Research: Readers remember less story to read on e-readers




Readers who read a book on an e-reader to remember less of the plot than in a paper book readers that read the same story, so say European scientists who were investigating the reading habits of the two media.

In the study, a group of fifty readers read a short story of 28 pages of author Elizabeth George. One half used a Kindle e-reader to read the text, while the other half took the story via a paperback. Then, the readers were asked about things like plot, characters, structure and various scenes, so writes The Guardian.

The study shows that both groups broadly interpret the story in an identical manner, but that Kindle readers considerably more difficulty to reconstruct than readers who read a normal book the plot. This would prove the reader to rank. Fourteen events in the story in the correct order Users of Kindle performed while substandard.
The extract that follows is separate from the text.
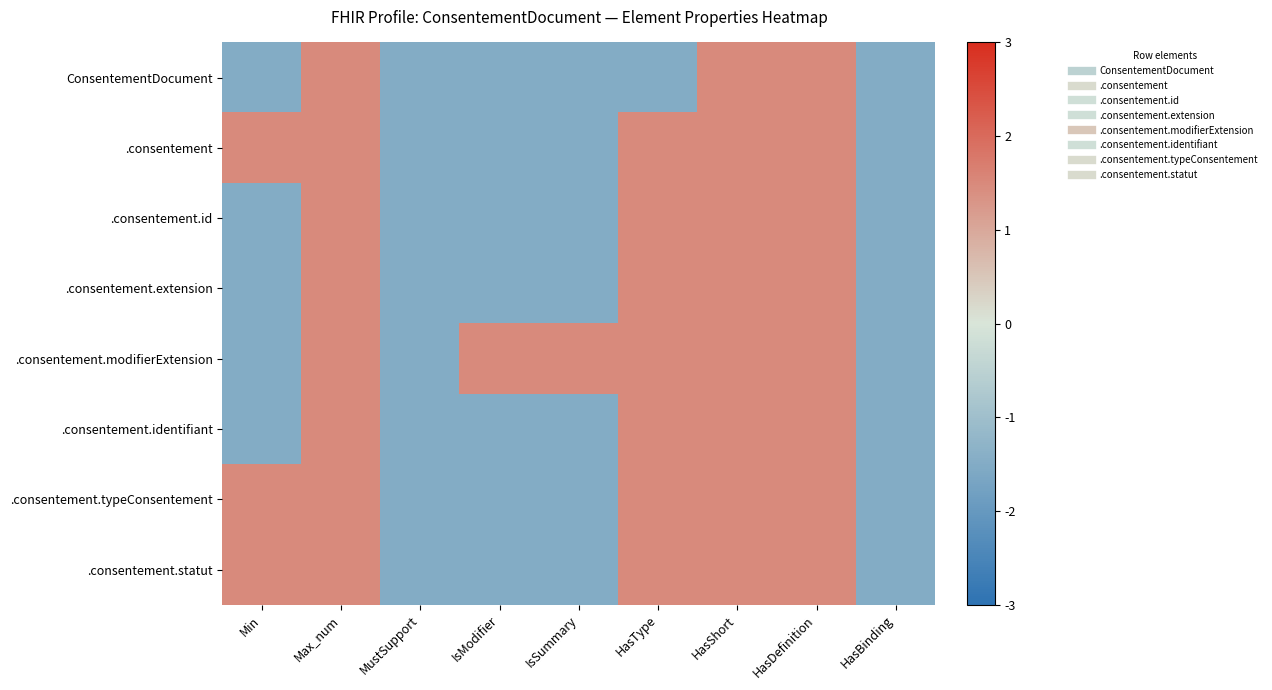

Which series changed the most between Min and HasDefinition?

ConsentementDocument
One possible cause could be the “physical feedback ‘that provides a book. It feels like the reader to the number of pages read how far he has progressed, which is impossible on an e-reader in a book. This feedback readers of a paper book would be able to better focus on the story told. A Norwegian study previously held among students at an elementary school would further show that the level of reading comprehension in printed texts on average is higher than when reading the same text in PDF form on a computer screen.

The researchers say they want to give the question of what form can be used for a particular text is best used with their handles research publishers: print or digital. Education also can benefit from the findings.